Já existe notícia que uma importante rede de supermercados no Estado do Rio de Janeiro, a rede Zona Sul, devolveu todos os produtos do seu estoque das vinícolas sob suspeita. A própria Apex Brasil – Agência Brasileira de Promoção de Exportações e Investimentos também se posicionou e agiu suspendendo as empresas envolvidas.
E cada um de nós, simples consumidores?
Ora, aqui também vale o lema: o pessoal é político! Muito embora os mais imediatos impactos possam ser sentidos pela ação das empresas, os indivíduos podem sim atuar e possuem potencialmente, grande poder de transformação da realidade à sua volta, depositado em suas mãos.
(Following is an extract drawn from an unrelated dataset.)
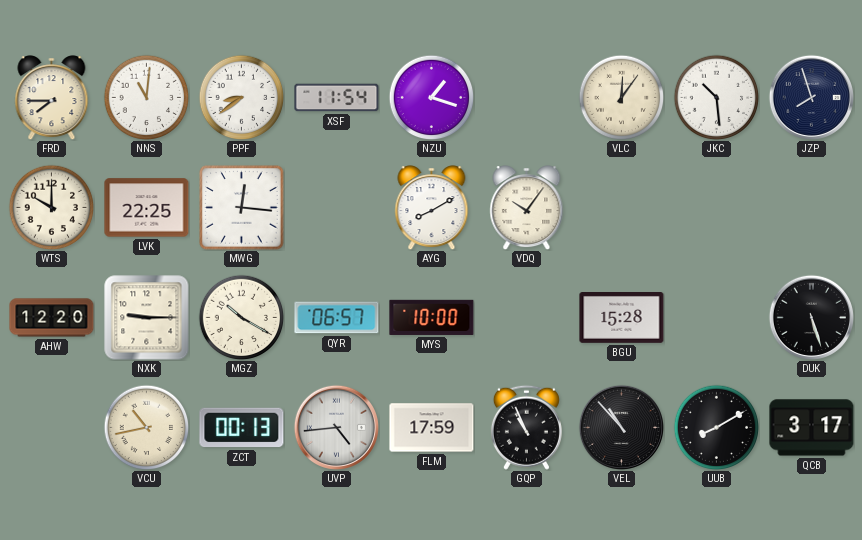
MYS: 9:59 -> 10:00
Dessa forma, todas as pessoas também podem, ao fazer compras, deixar de comprar as marcas envolvidas na contratação espoliante desses baianos resgatados. Recusar-se a levar para casa esses produtos é uma mensagem forte e poderosa às vinícolas para que sejam responsabilizadas pelo ocorrido. A nossa indignação não pode ser uma mosca sem asas e não ultrapassar a janela de nossas casas.
Convocamos a todos pessoas jurídicas e físicas, mas igualmente detentoras de um grande poder, para que se mobilizem e recusem os vinhos, sucos e espumantes produzidos pelas vinícolas Aurora, Garibaldi e Salton.
Vamos manter longe das nossas prateleiras e mesas empresas que mantenham condições de trabalho degradantes!